After programming with R for about a semester, I found it exponentially difficult to do exploratory data analysis in Python - a language I’ve been using for years now. R is a great programming language to perform many statistical tests; moreover, the simplicity of tidyverse makes it so easy to do exploratory data analysis. Also, there’s piping - I’m not sure who thought of that, but its my favorite programming tool I’ve learned so far!
That being said, there are a lot of Python packages - especially the machine learning packages - that I enjoy using and am familiar with. Luckily for me, I don’t have to choose between the two programming languages anymore.
reticulateReticulate is an R package that allows you to interface to Python modules, classes, and functions. So now you can expertly analyze your data and maximize the benefits of two languages.
For this example, I will be performing a t-test to see if the weights of male and female mosquitoes are statistically different. In the process, we will learn how to define variables in both the R and Python chunks, and see how to interface variables between the two scopes. Note, the weights of mosquitoes are log-normal, meaning their weights are normally distributed if transformed with the natural log.
# Untransformed data of mosquito weights (female, male)
f = [0.291, 0.208, 0.241, 0.437, 0.228, 0.256, 0.208, 0.234, 0.320]
m = [0.185, 0.222, 0.149, 0.187, 0.191, 0.219, 0.132, 0.144, 0.140]

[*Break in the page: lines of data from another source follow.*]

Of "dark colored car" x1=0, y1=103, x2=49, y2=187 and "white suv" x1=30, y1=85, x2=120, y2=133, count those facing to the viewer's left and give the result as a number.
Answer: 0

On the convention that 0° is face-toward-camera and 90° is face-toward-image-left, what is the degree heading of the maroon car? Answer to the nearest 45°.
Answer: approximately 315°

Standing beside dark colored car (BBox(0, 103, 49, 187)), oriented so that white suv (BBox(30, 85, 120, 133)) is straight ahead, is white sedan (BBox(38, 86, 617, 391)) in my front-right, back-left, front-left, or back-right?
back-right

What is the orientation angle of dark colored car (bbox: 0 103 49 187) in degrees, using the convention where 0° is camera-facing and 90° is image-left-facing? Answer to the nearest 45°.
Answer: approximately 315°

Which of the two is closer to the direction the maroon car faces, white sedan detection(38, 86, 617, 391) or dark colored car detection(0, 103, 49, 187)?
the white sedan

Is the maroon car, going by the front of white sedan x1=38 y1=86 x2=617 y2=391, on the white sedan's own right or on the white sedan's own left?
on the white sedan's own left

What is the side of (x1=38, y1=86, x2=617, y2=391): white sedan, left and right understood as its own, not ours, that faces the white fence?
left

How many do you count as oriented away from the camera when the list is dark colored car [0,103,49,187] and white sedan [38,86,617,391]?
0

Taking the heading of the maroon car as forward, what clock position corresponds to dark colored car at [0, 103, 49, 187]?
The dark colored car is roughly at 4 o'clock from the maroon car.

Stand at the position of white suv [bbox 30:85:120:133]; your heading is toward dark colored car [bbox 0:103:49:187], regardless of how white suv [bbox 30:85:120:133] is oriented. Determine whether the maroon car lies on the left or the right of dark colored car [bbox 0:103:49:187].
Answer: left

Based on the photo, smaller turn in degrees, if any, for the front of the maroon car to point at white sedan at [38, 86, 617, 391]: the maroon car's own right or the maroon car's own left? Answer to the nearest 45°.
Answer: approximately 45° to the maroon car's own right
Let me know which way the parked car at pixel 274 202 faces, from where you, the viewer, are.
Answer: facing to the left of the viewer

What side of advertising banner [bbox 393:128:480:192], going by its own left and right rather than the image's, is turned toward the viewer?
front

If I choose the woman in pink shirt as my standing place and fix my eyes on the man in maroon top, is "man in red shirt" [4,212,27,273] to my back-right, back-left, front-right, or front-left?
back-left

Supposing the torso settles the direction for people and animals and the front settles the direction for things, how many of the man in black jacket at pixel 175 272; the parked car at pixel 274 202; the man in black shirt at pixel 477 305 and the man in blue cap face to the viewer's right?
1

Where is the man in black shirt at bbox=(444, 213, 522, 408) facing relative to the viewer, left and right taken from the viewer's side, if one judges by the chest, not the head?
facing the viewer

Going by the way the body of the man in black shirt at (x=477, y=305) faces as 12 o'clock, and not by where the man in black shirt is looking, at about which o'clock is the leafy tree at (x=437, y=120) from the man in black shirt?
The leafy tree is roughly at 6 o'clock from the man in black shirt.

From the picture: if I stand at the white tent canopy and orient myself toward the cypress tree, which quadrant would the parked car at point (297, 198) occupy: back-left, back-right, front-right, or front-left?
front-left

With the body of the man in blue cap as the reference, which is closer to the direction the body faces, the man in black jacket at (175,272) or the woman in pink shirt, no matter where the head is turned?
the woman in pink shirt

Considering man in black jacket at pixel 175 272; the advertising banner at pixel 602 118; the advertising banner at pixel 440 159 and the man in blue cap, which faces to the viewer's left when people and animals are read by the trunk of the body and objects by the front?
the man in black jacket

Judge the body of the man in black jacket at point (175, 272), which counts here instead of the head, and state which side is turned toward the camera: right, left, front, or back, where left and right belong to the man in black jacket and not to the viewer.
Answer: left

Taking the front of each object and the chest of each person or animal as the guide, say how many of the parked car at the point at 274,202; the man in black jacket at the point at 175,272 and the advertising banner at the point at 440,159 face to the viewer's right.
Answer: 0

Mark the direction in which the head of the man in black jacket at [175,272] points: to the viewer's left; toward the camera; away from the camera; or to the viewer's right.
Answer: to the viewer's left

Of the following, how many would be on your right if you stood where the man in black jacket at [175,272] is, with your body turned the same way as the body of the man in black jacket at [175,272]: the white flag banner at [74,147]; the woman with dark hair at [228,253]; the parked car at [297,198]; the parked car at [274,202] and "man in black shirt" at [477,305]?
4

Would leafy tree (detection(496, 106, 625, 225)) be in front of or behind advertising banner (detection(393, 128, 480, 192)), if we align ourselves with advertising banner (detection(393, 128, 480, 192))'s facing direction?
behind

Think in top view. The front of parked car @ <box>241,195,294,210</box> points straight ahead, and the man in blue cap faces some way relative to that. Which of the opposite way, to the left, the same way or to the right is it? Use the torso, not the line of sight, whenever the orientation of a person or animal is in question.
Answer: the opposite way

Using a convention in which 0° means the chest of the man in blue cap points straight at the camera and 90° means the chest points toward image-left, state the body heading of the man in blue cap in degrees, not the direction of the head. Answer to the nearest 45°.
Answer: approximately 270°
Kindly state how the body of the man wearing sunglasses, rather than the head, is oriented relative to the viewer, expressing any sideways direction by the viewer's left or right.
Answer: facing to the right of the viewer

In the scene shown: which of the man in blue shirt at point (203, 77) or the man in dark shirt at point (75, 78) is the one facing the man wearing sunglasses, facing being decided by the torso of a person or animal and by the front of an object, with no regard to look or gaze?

# print pair of two weights
print("female","male")
## female male
for pair in zip(f,m):
print(pair)
## (0.291, 0.185)
## (0.208, 0.222)
## (0.241, 0.149)
## (0.437, 0.187)
## (0.228, 0.191)
## (0.256, 0.219)
## (0.208, 0.132)
## (0.234, 0.144)
## (0.32, 0.14)
However, these weights are log-normal. We can use NumPy to take the log of the mosquito weights.
import numpy as np
# find the log weights
f_log = np.log(f)
m_log = np.log(m)
R is most well known for its statistical packages, so lets make use of them! First, we’ll import the library reticulate, which can help us interface Python variables with R functions. Then we will be able to use Python-defined variables using the py$ prefix in the R chunk.
library(reticulate)
## Warning: package 'reticulate' was built under R version 4.0.5
# perform a t-test in R
p_value <- t.test(py$f_log, py$m_log)$p.value
Now, lets see what the p-value is. We can access R-defined variables by using the r. prefix.
print(round(r.p_value,4))
## 0.0009
Great! We see that the p-value of the log-normal mosquito weights is less than 0.05, so we can reject the null hypothesis and state that the mean weights of male and female mosquitoes are different.
Programming languages are tools. As smart problem-solvers, we can now have more tools at our disposal to analyze data with ease! Happy coding.